*** INFORMATION SHOWN ***
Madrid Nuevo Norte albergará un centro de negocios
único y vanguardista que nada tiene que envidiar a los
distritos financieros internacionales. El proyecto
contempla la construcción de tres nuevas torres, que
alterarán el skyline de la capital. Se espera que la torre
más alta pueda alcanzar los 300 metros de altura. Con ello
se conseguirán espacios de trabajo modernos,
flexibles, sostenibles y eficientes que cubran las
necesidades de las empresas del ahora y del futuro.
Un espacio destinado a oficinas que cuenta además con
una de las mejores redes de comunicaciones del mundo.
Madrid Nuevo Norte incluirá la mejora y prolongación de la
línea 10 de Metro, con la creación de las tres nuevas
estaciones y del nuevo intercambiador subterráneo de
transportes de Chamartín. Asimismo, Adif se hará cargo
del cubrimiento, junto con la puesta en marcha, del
*** End of INFORMATION SHOWN ***
**AIM OF THE EXERCISE:** Reproduce every line of the records above without any changes.

**OUTPUT FOR THIS EXERCISE:**
Madrid Nuevo Norte albergará un centro de negocios
único y vanguardista que nada tiene que envidiar a los
distritos financieros internacionales. El proyecto
contempla la construcción de tres nuevas torres, que
alterarán el skyline de la capital. Se espera que la torre
más alta pueda alcanzar los 300 metros de altura. Con ello
se conseguirán espacios de trabajo modernos,
flexibles, sostenibles y eficientes que cubran las
necesidades de las empresas del ahora y del futuro.
Un espacio destinado a oficinas que cuenta además con
una de las mejores redes de comunicaciones del mundo.
Madrid Nuevo Norte incluirá la mejora y prolongación de la
línea 10 de Metro, con la creación de las tres nuevas
estaciones y del nuevo intercambiador subterráneo de
transportes de Chamartín. Asimismo, Adif se hará cargo
del cubrimiento, junto con la puesta en marcha, del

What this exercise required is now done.